On the other side of the pond lies a classic of American television: “Deadwood.” Perhaps the greatest—and most honest—Western there is, “Deadwood” is nothing like the sanitary, sugarcoated version of the Wild West sold by Hollywood throughout the late 20th century. It’s dirty and brutal, like it should be. Strong performances make it easy to be drawn into the world, helped along by the hypnotic cadence of the ornate writing. “Deadwood” is filled with clever turns of phrase and commitment to verbal play. One particularly compelling character, Al Swearengen (portrayed by the incomparable Ian McShane), refers to children as “issue of thy loins.” Based on historical accounts of the real mining town of Deadwood, this is an HBO classic well worth your time.
2. The Last Kingdom
“The Last Kingdom” is set a generation after “Vikings.” Though the show deviates somewhat from the historical lore, the basic storyline is the same. Ragnar Lothbrok’s son Ivar the Boneless brings an army of Danes into England over the course of the 9th century, slowly conquering parts of England until only one independent kingdom remains: Wessex. “The Last Kingdom” follows Uhtred of Bebbanburg (Alexander Dreymon), a fictional character created by author Bernard Cornwell in the book series of the same name.
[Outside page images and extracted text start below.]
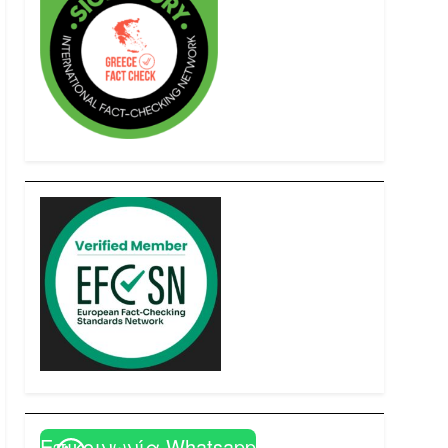
Επικοινωνία Whatsapp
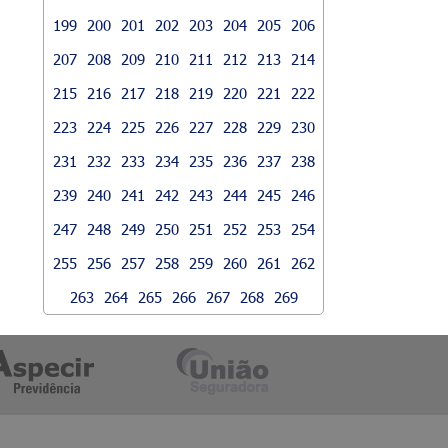
199
200
201
202
203
204
205
206
207
208
209
210
211
212
213
214
215
216
217
218
219
220
221
222
223
224
225
226
227
228
229
230
231
232
233
234
235
236
237
238
239
240
241
242
243
244
245
246
247
248
249
250
251
252
253
254
255
256
257
258
259
260
261
262
263
264
265
266
267
268
269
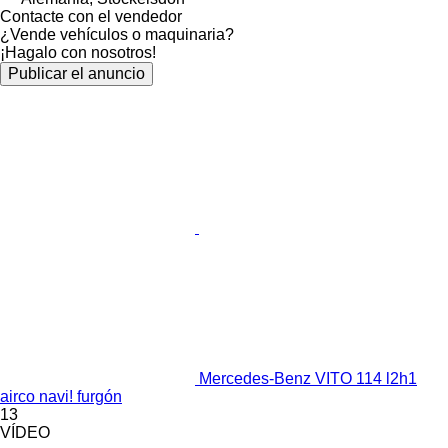
Contacte con el vendedor
¿Vende vehículos o maquinaria?
¡Hagalo con nosotros!
Publicar el anuncio
Mercedes-Benz VITO 114 l2h1
airco navi! furgón
13
VÍDEO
A Saxon raised by Danes, Uhtred’s shared heritage provides the audience with both sides of the conflict, as Uhtred’s loyalty to each waxes and wanes over the course of the years. While it’s not quite on par with the all-around excellence of “Vikings,” “The Last Kingdom” tells a compelling narrative in a richly detailed medieval world.
“Vikings” is a truly incredible show. Set during the early Middle Ages, it follows the conquering path of Ragnar Lothbrok, a Viking warlord described in Scandinavian sagas and in Medieval manuscripts. Ragnar is a fierce warrior and a proto-statesman, uniting disparate Viking tribes in order to raid France and England. “Vikings” does great justice to the Ragnar of legend, with truly breathtaking performances from Travis Fimmel selling the character on screen as the same one from those ancient manuscripts. Alongside other great actors—chief among them Lagertha (Katheryn Winnick), Ragnar’s wife, and Floki (Gustaf Skarsgård), Ragnar’s oldest friend and medicine man—Fimmel brings Ragnar’s story to life.